Anna Hourihan will be speaking and signing copies at Lyon Books in Chico, Wednesday, September 10 at 7:00 p.m.
The book begins with the claims of Vedanta, that "nothing exists except the Divine Being, or Brahman. . . . Truth is One; sages call it by different names. . . . The very nature of the Soul is divine: the Cosmic Self manifests as the individual Self or Atman. . . . The primary goal in life is to realize, through direct personal experience, the divine nature within our own self."

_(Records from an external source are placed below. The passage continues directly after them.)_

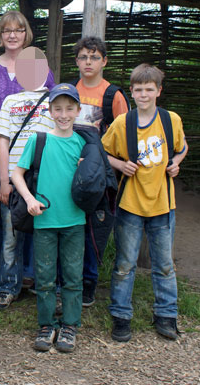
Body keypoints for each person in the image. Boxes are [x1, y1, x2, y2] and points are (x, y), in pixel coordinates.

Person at [102, 64, 187, 343]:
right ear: (132, 91)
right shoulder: (122, 123)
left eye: (149, 89)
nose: (143, 94)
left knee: (164, 264)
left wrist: (175, 163)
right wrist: (120, 165)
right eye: (138, 89)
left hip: (163, 203)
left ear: (159, 91)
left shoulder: (170, 120)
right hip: (130, 204)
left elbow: (182, 147)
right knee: (125, 264)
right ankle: (121, 315)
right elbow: (101, 151)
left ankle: (166, 314)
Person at [0, 11, 55, 290]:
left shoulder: (38, 66)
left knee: (31, 209)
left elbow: (52, 106)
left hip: (31, 158)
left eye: (18, 30)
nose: (12, 35)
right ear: (0, 34)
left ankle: (28, 270)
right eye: (7, 30)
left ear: (26, 34)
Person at [10, 83, 87, 353]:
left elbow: (95, 176)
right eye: (58, 109)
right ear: (50, 110)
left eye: (69, 109)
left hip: (75, 220)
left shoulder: (84, 143)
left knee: (73, 276)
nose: (63, 115)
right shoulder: (38, 140)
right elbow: (17, 173)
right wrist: (29, 199)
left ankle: (70, 325)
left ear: (78, 110)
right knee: (44, 277)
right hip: (44, 220)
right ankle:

For the author, the ancient Hindu teachings of the Upanishads and the Bhagavad Gita are "the most sophisticated of all religious writings" and "represent the seedbed of everything that is deep, universal and mystical in the world." Thus the mystical traditions of Islam (the Sufis), Christianity (especially Meister Eckhart), Buddhism (Zen), and Taoism are all "confirmations" of Vedanta teachings.
Though Vedanta accepts "all religions as valid," what Hourihan means is "not the truth in them but the truth in us"; that is, a religion is inspired to the extent that it helps convince the person that his or her Self is identical to Brahman. The path to such realization, the author says, is through meditation, the experience through which even ordinary persons gain "the awakening of our true self."
The ego-power of individuality, including a fascination with "occult techniques," must be eliminated; "we are not sinners seeking somehow to be saved but rather we are an unknown purity seeking to merge with the Unknown Purity."
Buddhists, Christians and Muslims may well be uneasy at Hourihan's reinterpretation of their doctrines, but read with discernment the book is a clear exposition of the claim that "The Self is all, and you are the Self."